Just another girl that wants to rule the world / Any time or place / And when she gets into your head / You know she’s there to stay
Molly’s chambers
Rouflaquettes au vent et jeans pat’ d’éph’ aux fesses, le groupe plonge dans les racines sudistes du rock américain et vient frotter ces influences à la furie et l’urgence mélodique du meilleur punk-rock anglais. Ce mélange roboratif leur vaudra le surnom de « Strokes du Sud » mais au-delà de ces étiquettes réductrices et marketing, les Kings of Leon délivrent à toute berzingue 12 chansons à l’énergie contagieuse, toutes baignées d’une sorte d’indolence sudiste qui les rendent infiniment cool.
Don’t look back, keep your eyes ahead / It could be the night that the moon goes red, oh Lord
Holy roller novocaine
Les guitares dévalent riffs et gimmicks tandis que la voix rocailleuse de Caleb Followill habite les morceaux et leur confère une substance terreuse et chaude. Dès l’introduction de Red morning light, l’auditeur sent que ça va bientôt barder et le reste du disque est à l’avenant.

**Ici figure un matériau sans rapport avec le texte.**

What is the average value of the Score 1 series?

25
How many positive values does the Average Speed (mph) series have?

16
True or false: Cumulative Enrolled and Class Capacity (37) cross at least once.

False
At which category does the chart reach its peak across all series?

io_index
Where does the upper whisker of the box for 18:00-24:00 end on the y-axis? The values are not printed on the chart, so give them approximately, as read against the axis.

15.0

Ainsi, par exemple, sur un Wasted time survitaminé, le chant de Caleb livre une course folle avec la guitare sans jamais perdre son souffle. Joe’s head et California waiting exposent une facette plus pop du groupe avec leurs mélodies emballantes. Sur les meilleurs morceaux de l’album, les Kings of Leon sonnent comme un Gun Club à la cool, délesté de la furie chamanique de Jeffrey Lee Pierce. Et si le groupe se permet quelques respirations avec les ballades bluesy Trani ou Dusty, il ne manque pas d’appuyer ensuite à nouveau sur l’accélérateur – Molly’s Chambers, Genius – pour conclure par le final euphorisant de Holy roller novocaine. Au final, voici un disque qui sent le cactus, la poussière du désert et la sueur et qui dégage une belle énergie virile teintée de ce qu’il faut de romantisme – qui affleure par exemple sur le tendre morceau caché placé en bout d’album.

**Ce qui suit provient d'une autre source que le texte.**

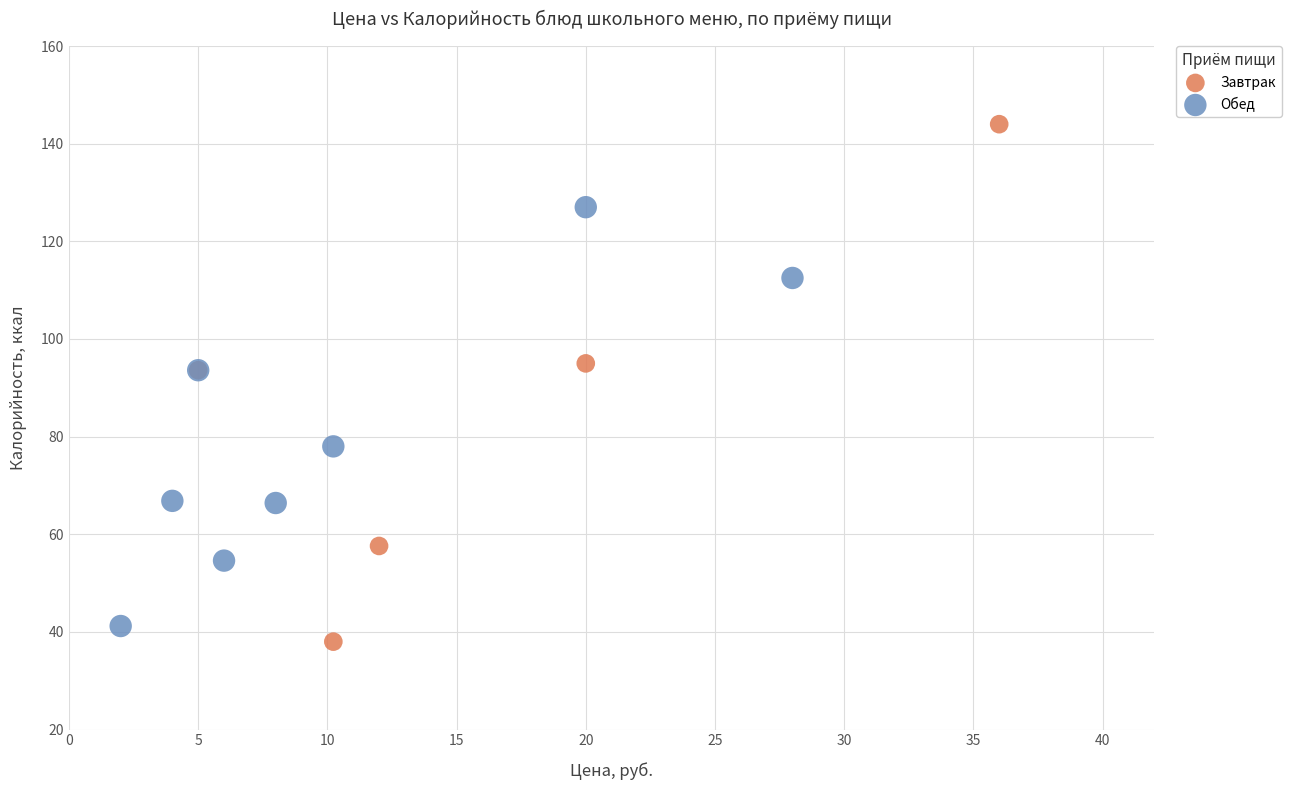

Which series contains the lowest Y value?

Завтрак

I’ll be the king running near the wheel / I ain’t looking to make no deals here no
Genius
Au fil de sa carrière discographique, le groupe a peu à peu fait évoluer sa musique vers un drôle de rock psychédélique héroïque bâti pour les stades et un tantinet (euphémisme) prétentieux. J’avoue avoir décroché après leur Only by the night de 2008, un brin lourdingue malgré quelques réussites. Le petit dernier, Mechanical bull – un titre de cinq syllabes, comme pour tous les albums précédents – vient de paraître.